**EXERCISE:**
Extend the abstract below on serological testing for Pseudomonas aeruginosa antibodies in cystic fibrosis patients, picking up right after its last sentence.

**EXTRACTED TEXT:**

*****

The aim of the study was to evaluate three serological methods for their ability to identify CF patients in different infection status especially those at risk of developing chronic Pseudomonas aeruginosa (Pa) infection.
Methods: Two ELISA methods: exotoxin A (ExoA) and CF-IgG-ELISA (CF-IgG) and Crossed Immunoelectrophoresis (CIE) were used for measurement of Pa-antibodies in sera from 791 Scandinavian CF patients.
Results: 381 patients were cultured negative for Pa in the year before study start, 129 patients were intermittently colonized and 281 patients were chronically infected. The sensitivity of the investigated assays was 96%, 93% and 97%, specificity 89%, 89% and 83% for CIE, ExoA and CF-IgG respectively. The negative predictive value was for CIE 97%, for ExoA 95% and for CF-IgG 98% and positive predictive values 87%, 86% and 80%. Out of the 381 patients cultured negative for Pa, 11 changed status to chronically infected. Twenty-four out of the 129 patients intermittently colonized became chronically infected. The antibody levels in this latter group of patients were significantly higher already at the study start and increased significantly during the study period (p<0.05). Elevated levels of specific anti-Pseudomonal antibodies showed to be the risk factor for developing chronic P. aeruginosa infection (OR 4.9 and OR 2.7, p<0.05 for CF-IgG and ExoA).

*****

**DATASET RECORDS:**

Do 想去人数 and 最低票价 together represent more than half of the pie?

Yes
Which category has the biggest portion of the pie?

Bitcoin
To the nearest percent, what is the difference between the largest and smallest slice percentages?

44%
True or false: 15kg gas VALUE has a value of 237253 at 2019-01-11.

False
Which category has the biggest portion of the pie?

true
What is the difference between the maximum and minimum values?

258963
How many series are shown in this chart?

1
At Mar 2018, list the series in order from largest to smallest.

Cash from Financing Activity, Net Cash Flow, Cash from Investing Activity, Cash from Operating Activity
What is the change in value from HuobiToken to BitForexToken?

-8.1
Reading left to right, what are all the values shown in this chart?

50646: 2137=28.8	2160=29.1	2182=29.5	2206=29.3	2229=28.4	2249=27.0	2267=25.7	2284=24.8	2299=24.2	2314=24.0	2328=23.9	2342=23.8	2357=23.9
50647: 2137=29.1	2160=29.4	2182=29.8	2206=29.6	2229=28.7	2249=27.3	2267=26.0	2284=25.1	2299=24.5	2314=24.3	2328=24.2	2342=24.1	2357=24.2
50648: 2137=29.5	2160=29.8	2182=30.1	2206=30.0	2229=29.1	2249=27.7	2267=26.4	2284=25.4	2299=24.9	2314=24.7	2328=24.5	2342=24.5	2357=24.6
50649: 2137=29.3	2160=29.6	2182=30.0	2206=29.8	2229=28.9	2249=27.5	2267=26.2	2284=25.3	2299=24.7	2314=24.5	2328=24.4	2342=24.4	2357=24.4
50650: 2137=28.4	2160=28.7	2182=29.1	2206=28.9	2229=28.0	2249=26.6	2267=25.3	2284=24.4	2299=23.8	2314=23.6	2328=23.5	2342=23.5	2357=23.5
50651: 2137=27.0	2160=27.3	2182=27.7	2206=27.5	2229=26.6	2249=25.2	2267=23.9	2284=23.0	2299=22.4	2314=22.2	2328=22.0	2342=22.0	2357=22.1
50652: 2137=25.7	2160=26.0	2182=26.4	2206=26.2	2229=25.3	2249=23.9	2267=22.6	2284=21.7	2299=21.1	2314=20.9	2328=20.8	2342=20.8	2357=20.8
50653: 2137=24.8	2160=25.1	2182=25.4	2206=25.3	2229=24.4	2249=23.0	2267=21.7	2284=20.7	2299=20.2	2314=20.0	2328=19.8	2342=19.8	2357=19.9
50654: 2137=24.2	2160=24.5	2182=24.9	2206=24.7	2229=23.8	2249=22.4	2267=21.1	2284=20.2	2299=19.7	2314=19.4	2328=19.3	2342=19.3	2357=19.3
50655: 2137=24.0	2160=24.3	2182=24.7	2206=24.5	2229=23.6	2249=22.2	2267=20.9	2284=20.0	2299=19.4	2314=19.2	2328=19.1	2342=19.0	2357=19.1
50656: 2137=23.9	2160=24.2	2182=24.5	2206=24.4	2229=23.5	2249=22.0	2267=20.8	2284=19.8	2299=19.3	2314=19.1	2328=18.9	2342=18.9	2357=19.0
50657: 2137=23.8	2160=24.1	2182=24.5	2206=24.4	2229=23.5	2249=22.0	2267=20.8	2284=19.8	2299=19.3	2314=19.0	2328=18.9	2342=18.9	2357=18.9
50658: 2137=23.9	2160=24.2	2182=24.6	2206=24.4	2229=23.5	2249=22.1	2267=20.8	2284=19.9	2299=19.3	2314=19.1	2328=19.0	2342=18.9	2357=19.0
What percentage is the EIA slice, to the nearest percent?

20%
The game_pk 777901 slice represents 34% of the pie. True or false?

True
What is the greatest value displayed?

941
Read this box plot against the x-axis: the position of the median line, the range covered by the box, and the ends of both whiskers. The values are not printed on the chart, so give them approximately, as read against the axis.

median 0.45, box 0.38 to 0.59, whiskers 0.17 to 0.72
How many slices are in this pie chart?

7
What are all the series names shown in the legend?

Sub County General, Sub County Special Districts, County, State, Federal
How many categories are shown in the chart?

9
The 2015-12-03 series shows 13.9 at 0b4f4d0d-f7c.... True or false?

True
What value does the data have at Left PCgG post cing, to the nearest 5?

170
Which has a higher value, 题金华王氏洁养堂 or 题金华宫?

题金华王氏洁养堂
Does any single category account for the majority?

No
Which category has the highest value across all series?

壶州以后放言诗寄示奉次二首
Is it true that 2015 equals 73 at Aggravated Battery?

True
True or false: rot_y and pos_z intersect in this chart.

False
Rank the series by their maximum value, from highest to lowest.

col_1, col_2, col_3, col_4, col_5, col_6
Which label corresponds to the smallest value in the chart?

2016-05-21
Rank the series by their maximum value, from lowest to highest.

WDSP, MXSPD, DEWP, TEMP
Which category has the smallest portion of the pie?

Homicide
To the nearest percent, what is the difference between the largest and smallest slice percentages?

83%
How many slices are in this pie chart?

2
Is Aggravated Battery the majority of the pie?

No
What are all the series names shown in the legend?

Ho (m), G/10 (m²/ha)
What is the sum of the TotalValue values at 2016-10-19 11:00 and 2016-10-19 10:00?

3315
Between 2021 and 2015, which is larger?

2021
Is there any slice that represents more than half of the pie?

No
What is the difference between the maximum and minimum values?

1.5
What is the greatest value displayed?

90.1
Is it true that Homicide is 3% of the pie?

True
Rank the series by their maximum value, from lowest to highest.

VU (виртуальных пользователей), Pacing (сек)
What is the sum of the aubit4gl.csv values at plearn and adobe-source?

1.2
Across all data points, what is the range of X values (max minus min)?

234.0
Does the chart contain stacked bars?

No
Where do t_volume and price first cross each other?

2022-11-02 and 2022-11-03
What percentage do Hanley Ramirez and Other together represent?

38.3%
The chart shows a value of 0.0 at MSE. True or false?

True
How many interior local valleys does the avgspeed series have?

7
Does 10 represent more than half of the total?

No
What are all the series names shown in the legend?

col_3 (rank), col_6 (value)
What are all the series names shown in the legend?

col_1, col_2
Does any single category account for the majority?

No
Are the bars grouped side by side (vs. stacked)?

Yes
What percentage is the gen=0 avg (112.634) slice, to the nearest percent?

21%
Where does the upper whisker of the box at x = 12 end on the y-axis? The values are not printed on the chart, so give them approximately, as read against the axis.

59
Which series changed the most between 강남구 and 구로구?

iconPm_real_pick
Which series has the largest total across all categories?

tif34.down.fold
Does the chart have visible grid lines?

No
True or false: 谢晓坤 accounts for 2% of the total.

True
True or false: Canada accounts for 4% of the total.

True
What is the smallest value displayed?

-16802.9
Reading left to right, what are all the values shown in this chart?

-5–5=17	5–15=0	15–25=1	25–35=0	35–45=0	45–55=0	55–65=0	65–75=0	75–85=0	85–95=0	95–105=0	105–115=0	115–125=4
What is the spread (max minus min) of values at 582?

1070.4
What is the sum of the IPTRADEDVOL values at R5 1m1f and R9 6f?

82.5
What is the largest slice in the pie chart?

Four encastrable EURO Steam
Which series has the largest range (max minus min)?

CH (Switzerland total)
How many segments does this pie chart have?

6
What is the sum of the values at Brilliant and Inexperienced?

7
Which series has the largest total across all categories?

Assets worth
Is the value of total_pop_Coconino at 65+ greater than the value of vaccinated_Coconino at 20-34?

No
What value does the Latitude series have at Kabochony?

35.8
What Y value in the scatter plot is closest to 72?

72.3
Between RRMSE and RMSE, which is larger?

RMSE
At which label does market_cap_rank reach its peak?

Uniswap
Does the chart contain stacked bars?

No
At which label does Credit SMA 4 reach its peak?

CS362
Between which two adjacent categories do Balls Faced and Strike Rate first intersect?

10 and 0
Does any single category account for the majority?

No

*****

**EXPECTED ANSWER:**
Conclusion: All three serological assays were equally informative. The very high sensitivity of the assays made it possible to characterize patients with different infection status. Elevated levels of specific anti-Pseudomonas antibodies showed to be the risk factor for developing chronic Pa infection. Due to the specificity of the tests, antibiotic treatment based on serology might be considered in selected cases. There is a window of opportunity for suppression and eradication of initial P. aeruginosa infection making measurement of specific anti-Pseudomonas antibodies helpful.